Titulaire d’un LL.M. (Exeter, UK), et d’un MBA (Seattle, U.S.),
Thomas publie régulièrement dans Harvard Business Review (France), The Conversation (France) et Courrier Cadres.
Ses recherches portent sur l’apprentissage de l’erreur dans les organisations et ses publications abordent le leadership,
les capacités collectives en situations extrêmes et le développement de la performance en équipe.
Son dernier ouvrage s’intitule Faire de l’expérience collective un atout (UGA, 2026).
note de bas de page :
1-Issu du chapitre d'ouvrage : De Vittoris R. (2023). L'approche Michelin de la simulation de crise : création d'expérience et "réalité adaptée". In T. Mezsaros (Dir), Crise et simulation (pp.153-172). Editions du Cerf.
Mini-guide : concevoir une simulation qui dérange
Voici, à rebours des recettes habituelles, les principes qui distinguent une simulation transformante d'un exercice de conformité.
Refuser le scénario négocié. Un scénario co-construit avec les participants est un scénario stérilisé. L'inconfort doit être réel, pas simulé au second degré.
Injecter de l'opacité, pas de la clarté.

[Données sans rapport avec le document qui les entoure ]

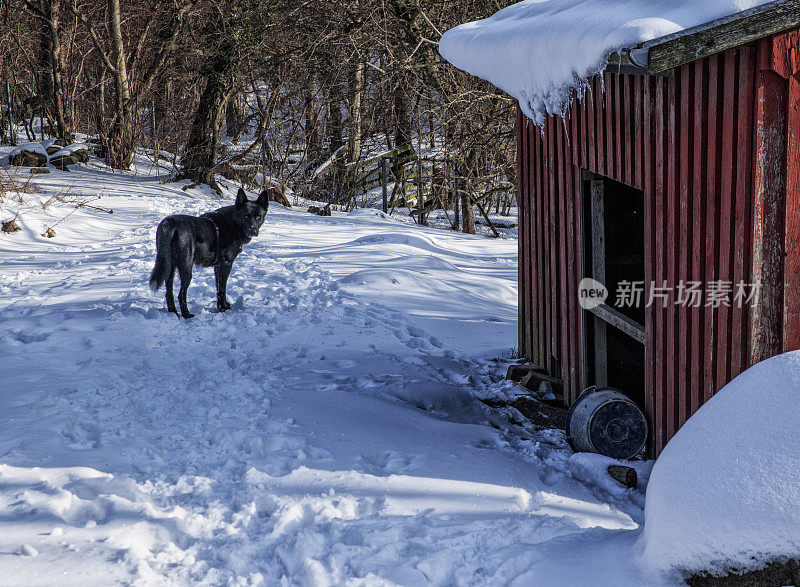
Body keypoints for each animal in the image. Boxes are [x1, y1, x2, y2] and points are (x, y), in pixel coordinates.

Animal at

Les informations doivent être contradictoires, incomplètes, parfois délibérément trompeuses — comme elles le sont en réalité.
Observer les dynamiques, pas uniquement les procédures. Ce qui révèle la vérité de l'organisation, ce sont les silences, les coalitions impromptues, les captations d'autorité — pas la conformité aux check-lists.
Impliquer les décideurs, pas seulement les opérationnels. La simulation sans les directions générales produit des constats sans suites. L'objectif est précisément de rendre le déni insoutenable pour ceux qui ont le pouvoir d'agir.
Débriefer sur les non-dits autant que sur les décisions. Le débrief est le moment politique de la simulation. C'est là que se joue la conversion des constats en décisions — ou leur enterrement.
Inscrire la simulation dans une trajectoire. Une simulation isolée produit une anecdote. Une séquence de simulations progressives produit une organisation plus fiable et résiliente dans la crise.